Know this, there are two realms of existence; the spiritual realm, which precedes and is the foundation of existence itself, and the physical realm - the sphere of 3-dimensional space and time. It is the physical realm that consists of things that are made, while the eternal and unshakeable spiritual realm is that which will remain.

This is not to say that God did not create them both, but it is to emphasize that He who transcends both space and time, will remake them both - a new heaven and a new earth - and the only thing that will survive the transition are those saved by faith in Christ; the things which cannot be shaken.

To be saved, you must heed the invitation from Him who speaks. You must set aside any false sense of conceit and confidence in your own understanding, and surrender to the unsearchable wisdom of God.

Not that He does not provide sufficient evidence to make this choice rationally and logically, for the evidence is in the anthropomorphic construction of the Universe, the undeniable fulfillment of prophetic history, and the miraculous demonstration of changed lives. Indeed, it does not involve a surrender of intellect or reason, but of pride and arrogance.

These truths were once well accepted, but are now increasingly viewed as wishful thinking. The marginalization is no accident. It is yet another fulfillment of Biblical prophecy:

But know this, that in the last days perilous times will come: For men will be lovers of themselves, lovers of money, boasters, proud, blasphemers, disobedient to parents, unthankful, unholy, unloving, unforgiving, slanderers, without self-control, brutal, despisers of good, traitors, headstrong, haughty, lovers of pleasure rather than lovers of God, having a form of godliness but denying its power... (2 Timothy 3:1-5, NKJV).

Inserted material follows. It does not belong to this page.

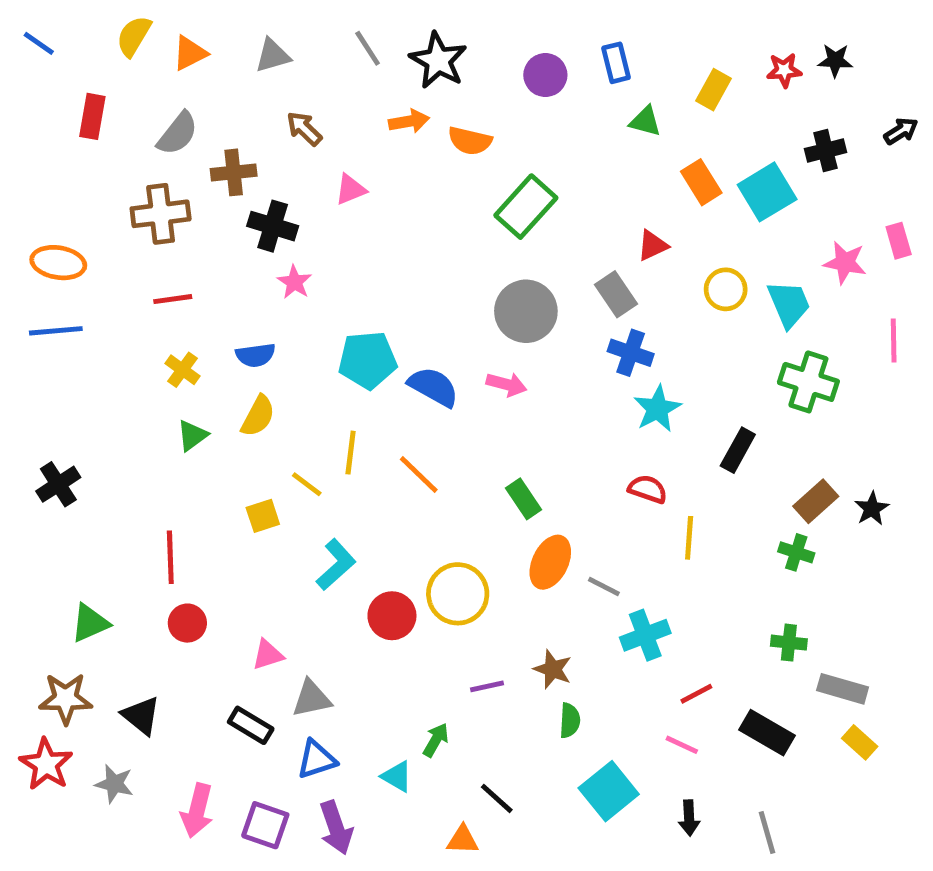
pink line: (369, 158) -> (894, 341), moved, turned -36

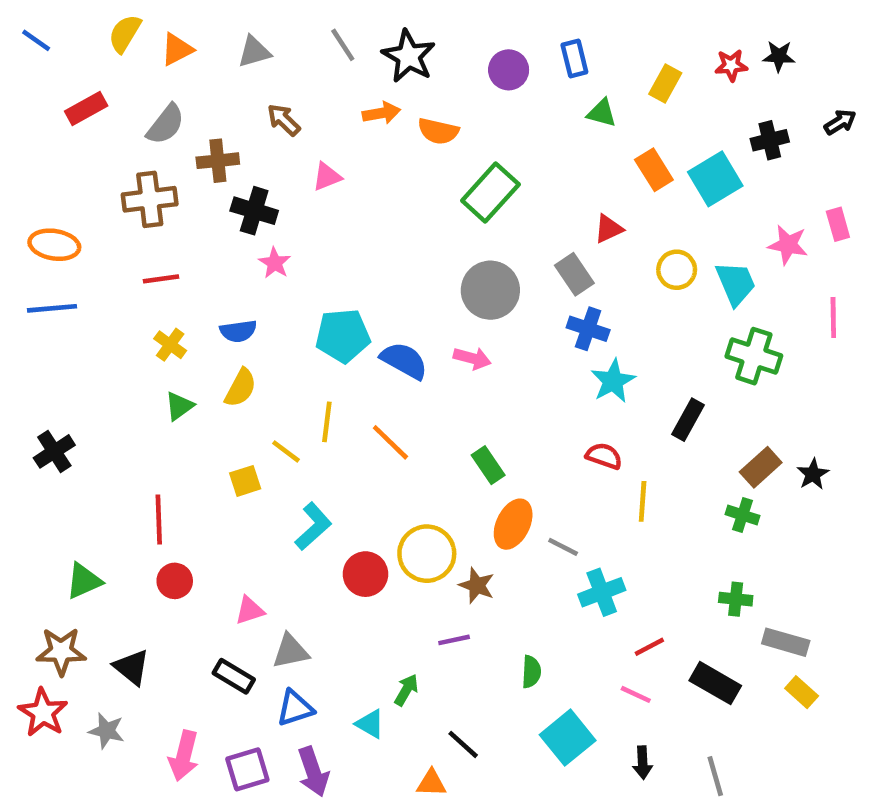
red rectangle: (92, 116) -> (86, 108), turned 51
brown star: (553, 669) -> (477, 585), moved
purple square: (265, 825) -> (247, 769), turned -36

The warning is clear. When the Day of Judgment comes, no one will have an excuse. God has inscribed His existence on our very DNA, expressed His power in the very vastness of the Universe, and shown His intelligence in the complexity of the life that He has designed and brought forth by the Word of His power.

To deny the God of the Bible is to deny your own source of being. To refuse Him who speaks results only in inescapable destruction.